After weeks and months looking for a job, finally attaining that new job is an incredibly proud and fulfilling moment for an applicant. Given these tough economic times, this sentiment is amplified even further. Once you get that job, the last thing you want to hear is that the offer has been revoked due to a technicality.
In this regard, personality tests (which are, more and more, a common tool used by human resource departments) are coming under fire for being unreliable and discriminatory. Many people claim that they paint an inaccurate picture of a potential employee -- placing certain labels on their personality based on some multiple-choice questions, rather than having their personality come out in an actual real-life situation.
Sure, the point of these tests is to "screen out" people who potentially may have poor attitudes; but after background checks, a review of an applicant's resume and multiple interviews or face-to-face meetings, shouldn't the employer at least have an idea of what they are getting from an applicant?
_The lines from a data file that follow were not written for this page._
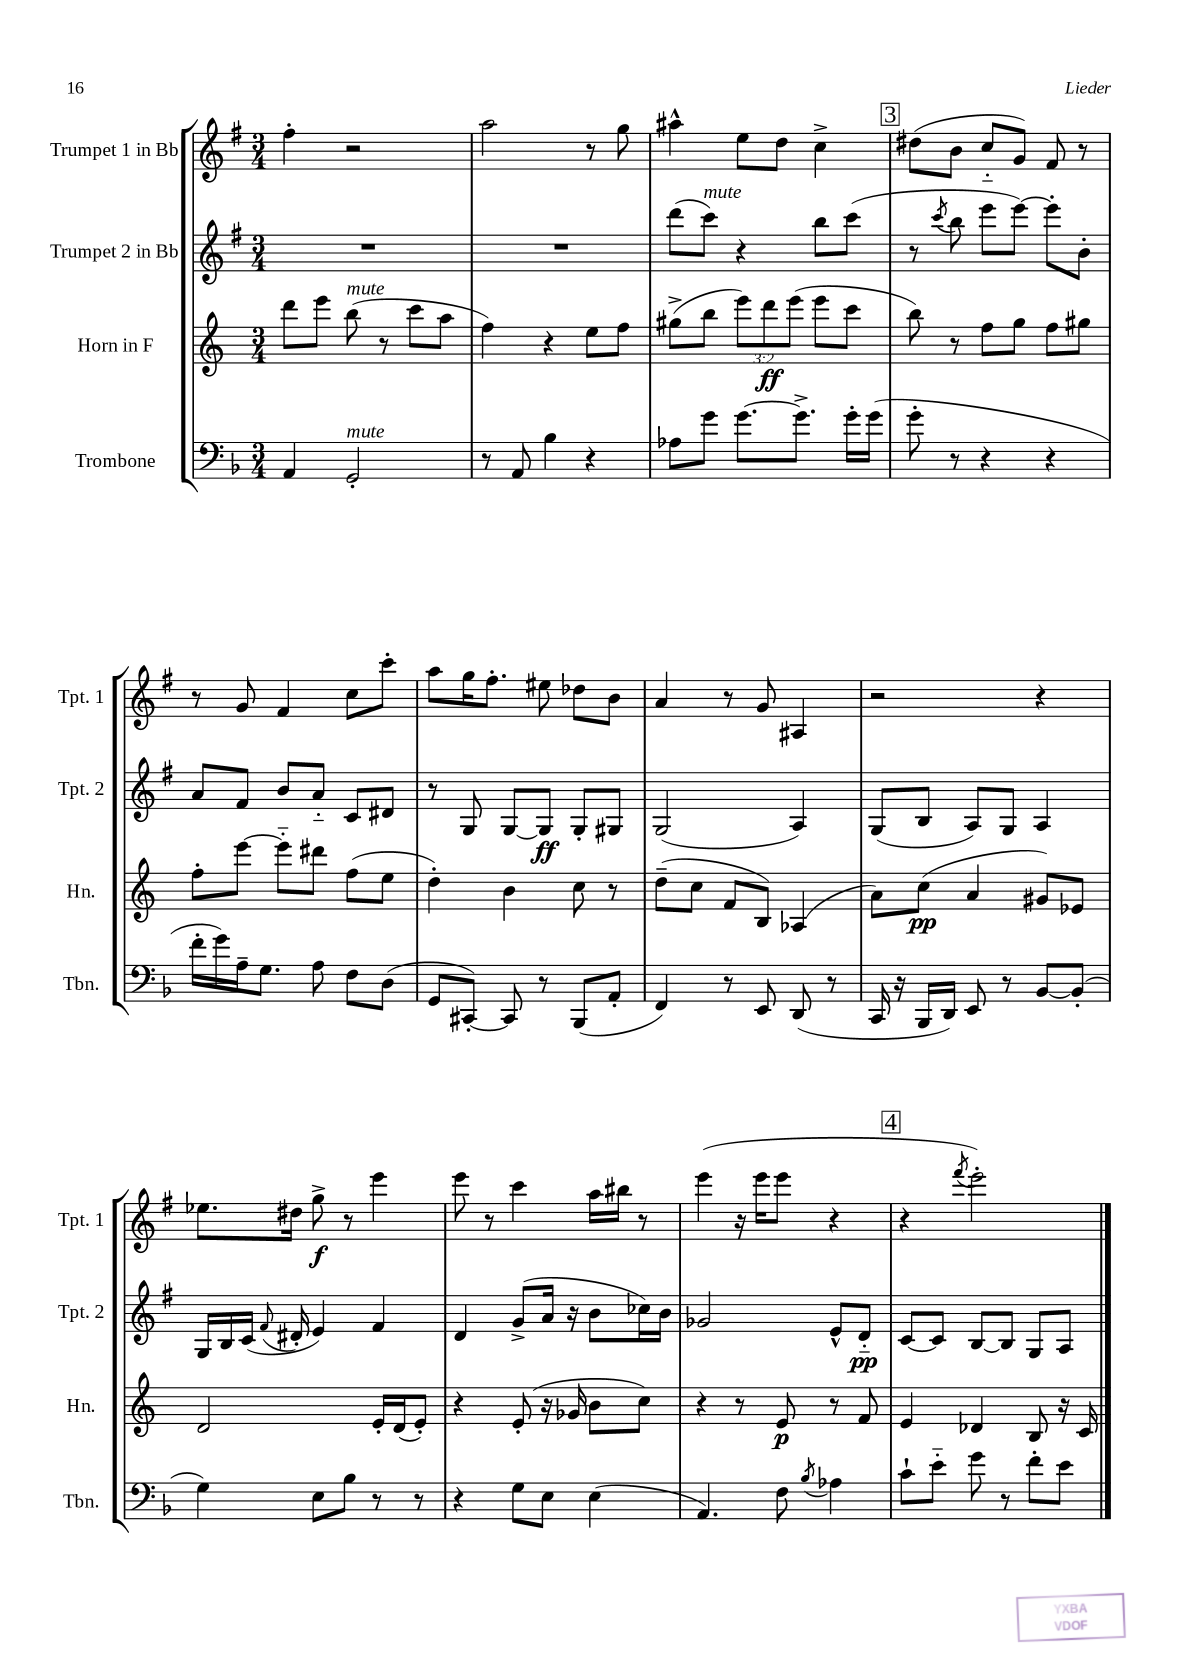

**kern	**kern	**kern	**kern
*staff4	*staff3	*staff2	*staff1
*clefF4	*clefG2	*clefG2	*clefG2
*k[b-]	*k[]	*k[f#]	*k[f#]
*M3/4	*M3/4	*M3/4	*M3/4
4AA	8ddd	2.r	4ff#'
.	8eee	.	.
2GG'	(8bb	.	2r
.	8r	.	.
.	8ccc	.	.
.	8aa	.	.
=	=	=	=
8r	4ff)	2.r	2aa
8AA	.	.	.
4B-	4r	.	.
4r	8ee	.	8r
.	8ff	.	8gg
=	=	=	=
8A-	(8gg#^	(8ddd	4aa#^^
8g	8bb	8ccc)	.
[8.g	12eee)	4r	8ee
.	12ddd	.	.
.	.	.	8dd
.	(12eee	.	.
8.g^]	.	.	.
.	8eee	8bb	4cc^
16g'	8ccc	(8ccc	.
(16g	.	.	.
=	=	=	=
8g'	8bb)	8r	(8dd#
.	.	8qccc	.
8r	8r	8bb	8b
4r	8ff	8eee	8cc'~
.	8gg	[8eee)	8g)
4r	8ff	8eee']	8f#
.	8gg#	8b'	8r
=	=	=	=
16f'	8ff'	8a	8r
16g)	.	.	.
16A~	[8eee	8f#	8g
8.G	.	.	.
.	8eee'~]	8b	4f#
8A	8ddd#	8a'~	.
8F	(8ff	8c	8cc
(8D	8ee	8d#	8ccc'
=	=	=	=
8GG	4dd')	8r	8aa
[8CC#')	.	8G	16gg
.	.	.	8.ff#'
8CC#]	4b	[8G	.
8r	.	8G]	8ee#
(8BBB-	8cc	8G'	8dd-
8AA'	8r	8G#	8b
=	=	=	=
4FF)	(8dd~	(2G	4a
.	8cc	.	.
8r	8f	.	8r
8EE	8B)	.	8g
(8DD	(4A-	4A)	4A#
8r	.	.	.
=	=	=	=
16CC	8a)	(8G	2r
16r	.	.	.
16BBB-	(8cc	8B	.
16DD)	.	.	.
8EE	4a	8A)	.
8r	.	8G	.
[8BB-	8g#)	4A	4r
(8BB-']	8e-	.	.
=	=	=	=
4G)	2d	16G	8.ee-
.	.	16B	.
.	.	(16c	.
.	.	8qqf#	.
.	.	16d#'	16dd#
8E	.	4e)	8gg^
8B-	.	.	8r
8r	16e'	4f#	4eee
.	(16d	.	.
8r	8e')	.	.
=	=	=	=
4r	4r	4d	8eee
.	.	.	8r
8G	(8e'	(8g^	4ccc
8E	16r	16a	.
.	16g-	16r	.
(4E	8b	8b	16aa
.	.	.	16bb#
.	8cc)	16cc-)	8r
.	.	16b	.
=	=	=	=
4.AA)	4r	2g-	(4eee
.	8r	.	16r
.	.	.	16eee
8F	8e	.	8eee
8qB-	.	.	.
4A-	8r	8e^^	4r
.	8f	8d'~	.
=	=	=	=
8c`	4e	[8c	4r
8e'~	.	8c]	.
.	.	.	8qfff#
8g	4d-	[8B	2eee')
8r	.	8B]	.
8f'	8B	8G	.
8e	16r	8A	.
.	16c	.	.
==	==	==	==
*-	*-	*-	*-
Why should an unproven questionnaire prohibit someone from a job they qualify for?
The discriminatory element of personality tests is very important. If an employer uses the test only in certain situations (say only with a certain ethnic or religious group), that would certainly warrant a discrimination lawsuit; as would a scenario where an employer gives the personality test to every applicant, but only certain groups fail the test (may it be disproportionally or specifically).
One author, who wrote a book on personality tests, believes they are an inadequate tool for measuring an employee. "These tests may make Human Resources people feel that they're doing a good job sorting the application pool, but because personality is situational and because these tests are actually not very reliable in terms of their results, they're not a good way to evaluate perspective employees," she said.
Clearly, there are issues with the personality test process -- these issues can lead to good people missing out on a job they deserve and qualify for, or the issues can manifest themselves in despicable behavior by employers who discriminate against certain applicants. In either case, the applicant's rights may be violated, and they would certainly have the grounds for a lawsuit.